Consegna a
Elenca tutte le persone nominate nel brano sulla pallacanestro riportato qui sotto.

Estratto del documento
·····

[Febbraio 2009] Ci sono “patrimoni dell’umanità” (in senso cestistico) che non possono essere tradotti in numeri; la qualità della lettura difensiva di Duncan in post basso, il connubio tra genialità e tecnica nei passaggi di Kidd, la sapienza gestionale con cui Billups rende quasi superfluo lo stipendio del suo allenatore di turno… sono alcuni degli esempi per i quali non esiste un coefficiente, un dato quantitativo, una statistica. Cercarne una descrizione numerica è tanto vano quanto il cimentarsi nel quantificare la bellezza di una delle otto meraviglie del mondo (l’ottava, per chi non ne è stato avvisato, è il playbook di Jerry Sloan; leggende narrano che non raffiguri un campo, ma una scacchiera…). Eppure, c’è sempre stato un versante statistico della pallacanestro oltreoceano, versante che è diventato sempre più accessibile in parallelo alla diffusione capillare del Web.

·····

Consegna b
Modifica per favore le righe dei dati a partire da quella che contiene "collector number: 3052", fermandoti dopo quella che contiene "elevation (m): 2200", e sostituisci "country" con "nation" lasciando invariato tutto il resto. Riporta soltanto queste righe.

Voci elencate in un dataset
·····

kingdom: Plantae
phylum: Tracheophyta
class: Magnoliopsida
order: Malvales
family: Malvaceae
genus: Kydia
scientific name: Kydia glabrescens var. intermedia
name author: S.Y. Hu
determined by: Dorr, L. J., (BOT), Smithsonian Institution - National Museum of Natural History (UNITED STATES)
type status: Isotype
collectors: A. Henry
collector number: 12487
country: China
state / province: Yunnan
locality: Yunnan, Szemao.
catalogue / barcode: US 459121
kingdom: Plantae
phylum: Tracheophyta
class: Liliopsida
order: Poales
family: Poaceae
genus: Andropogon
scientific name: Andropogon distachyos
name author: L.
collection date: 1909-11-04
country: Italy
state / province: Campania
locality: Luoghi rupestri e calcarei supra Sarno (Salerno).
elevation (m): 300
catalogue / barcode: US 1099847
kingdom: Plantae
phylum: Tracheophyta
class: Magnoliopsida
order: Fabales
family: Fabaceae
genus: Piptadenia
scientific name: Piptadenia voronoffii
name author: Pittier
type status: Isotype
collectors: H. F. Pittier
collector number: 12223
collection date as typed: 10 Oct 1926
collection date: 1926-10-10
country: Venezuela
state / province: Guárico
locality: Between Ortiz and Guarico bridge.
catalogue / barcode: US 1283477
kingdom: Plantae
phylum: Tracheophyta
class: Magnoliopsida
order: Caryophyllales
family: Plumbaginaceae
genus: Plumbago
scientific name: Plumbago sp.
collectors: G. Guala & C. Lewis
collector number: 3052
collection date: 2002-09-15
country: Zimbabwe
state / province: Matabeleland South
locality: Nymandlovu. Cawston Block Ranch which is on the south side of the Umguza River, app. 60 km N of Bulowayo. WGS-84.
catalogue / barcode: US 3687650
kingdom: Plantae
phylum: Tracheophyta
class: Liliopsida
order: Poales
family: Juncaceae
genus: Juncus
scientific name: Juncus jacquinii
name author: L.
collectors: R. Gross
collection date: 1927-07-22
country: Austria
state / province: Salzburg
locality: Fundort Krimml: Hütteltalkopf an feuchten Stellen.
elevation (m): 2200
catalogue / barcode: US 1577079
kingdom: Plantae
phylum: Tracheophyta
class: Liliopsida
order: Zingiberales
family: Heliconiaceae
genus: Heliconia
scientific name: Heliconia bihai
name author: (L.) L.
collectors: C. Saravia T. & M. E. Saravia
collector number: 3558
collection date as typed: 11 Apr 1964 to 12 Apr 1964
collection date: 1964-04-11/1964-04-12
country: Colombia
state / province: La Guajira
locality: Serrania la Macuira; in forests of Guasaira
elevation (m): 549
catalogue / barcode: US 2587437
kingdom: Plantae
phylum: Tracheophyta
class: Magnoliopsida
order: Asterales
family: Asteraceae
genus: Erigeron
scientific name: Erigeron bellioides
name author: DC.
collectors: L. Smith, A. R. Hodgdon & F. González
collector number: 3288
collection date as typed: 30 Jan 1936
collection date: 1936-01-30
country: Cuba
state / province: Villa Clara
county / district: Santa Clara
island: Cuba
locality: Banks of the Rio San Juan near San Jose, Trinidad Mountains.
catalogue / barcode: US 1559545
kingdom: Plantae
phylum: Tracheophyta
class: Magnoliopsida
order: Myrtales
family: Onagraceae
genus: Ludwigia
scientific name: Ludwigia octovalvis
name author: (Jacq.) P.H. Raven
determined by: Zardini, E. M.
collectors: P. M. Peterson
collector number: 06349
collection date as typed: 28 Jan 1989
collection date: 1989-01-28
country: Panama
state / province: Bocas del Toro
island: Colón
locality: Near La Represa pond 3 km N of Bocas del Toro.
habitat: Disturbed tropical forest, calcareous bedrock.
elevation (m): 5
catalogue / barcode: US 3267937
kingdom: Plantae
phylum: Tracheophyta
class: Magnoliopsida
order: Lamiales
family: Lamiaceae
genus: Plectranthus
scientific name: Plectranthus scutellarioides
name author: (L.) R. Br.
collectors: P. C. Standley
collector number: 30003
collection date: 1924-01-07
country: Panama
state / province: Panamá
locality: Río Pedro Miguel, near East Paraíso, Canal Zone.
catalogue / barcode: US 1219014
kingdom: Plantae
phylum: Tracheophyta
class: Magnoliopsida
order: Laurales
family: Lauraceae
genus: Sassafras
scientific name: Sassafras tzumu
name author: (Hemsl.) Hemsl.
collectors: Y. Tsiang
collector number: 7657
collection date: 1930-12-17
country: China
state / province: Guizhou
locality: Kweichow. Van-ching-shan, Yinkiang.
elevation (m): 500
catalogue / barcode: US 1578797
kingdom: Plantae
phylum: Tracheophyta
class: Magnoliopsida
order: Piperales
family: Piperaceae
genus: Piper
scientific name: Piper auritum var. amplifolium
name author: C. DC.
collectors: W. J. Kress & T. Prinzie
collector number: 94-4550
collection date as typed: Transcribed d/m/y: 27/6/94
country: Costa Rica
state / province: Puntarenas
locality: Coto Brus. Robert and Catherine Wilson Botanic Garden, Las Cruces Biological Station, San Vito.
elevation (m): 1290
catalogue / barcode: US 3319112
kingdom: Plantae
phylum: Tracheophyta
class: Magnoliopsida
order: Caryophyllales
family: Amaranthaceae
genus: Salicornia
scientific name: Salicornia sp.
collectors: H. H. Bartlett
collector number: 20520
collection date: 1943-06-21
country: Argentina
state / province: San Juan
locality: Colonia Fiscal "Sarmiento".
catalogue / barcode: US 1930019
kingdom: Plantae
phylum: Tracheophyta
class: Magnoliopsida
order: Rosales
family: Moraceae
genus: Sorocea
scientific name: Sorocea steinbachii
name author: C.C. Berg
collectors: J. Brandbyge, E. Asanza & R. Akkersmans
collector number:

·····

Risultato dell'esercizio a
Duncan, Kidd, Billups, Jerry Sloan

Risultato dell'esercizio b
collector number: 3052
collection date: 2002-09-15
nation: Zimbabwe
state / province: Matabeleland South
locality: Nymandlovu. Cawston Block Ranch which is on the south side of the Umguza River, app. 60 km N of Bulowayo. WGS-84.
catalogue / barcode: US 3687650
kingdom: Plantae
phylum: Tracheophyta
class: Liliopsida
order: Poales
family: Juncaceae
genus: Juncus
scientific name: Juncus jacquinii
name author: L.
collectors: R. Gross
collection date: 1927-07-22
nation: Austria
state / province: Salzburg
locality: Fundort Krimml: Hütteltalkopf an feuchten Stellen.
elevation (m): 2200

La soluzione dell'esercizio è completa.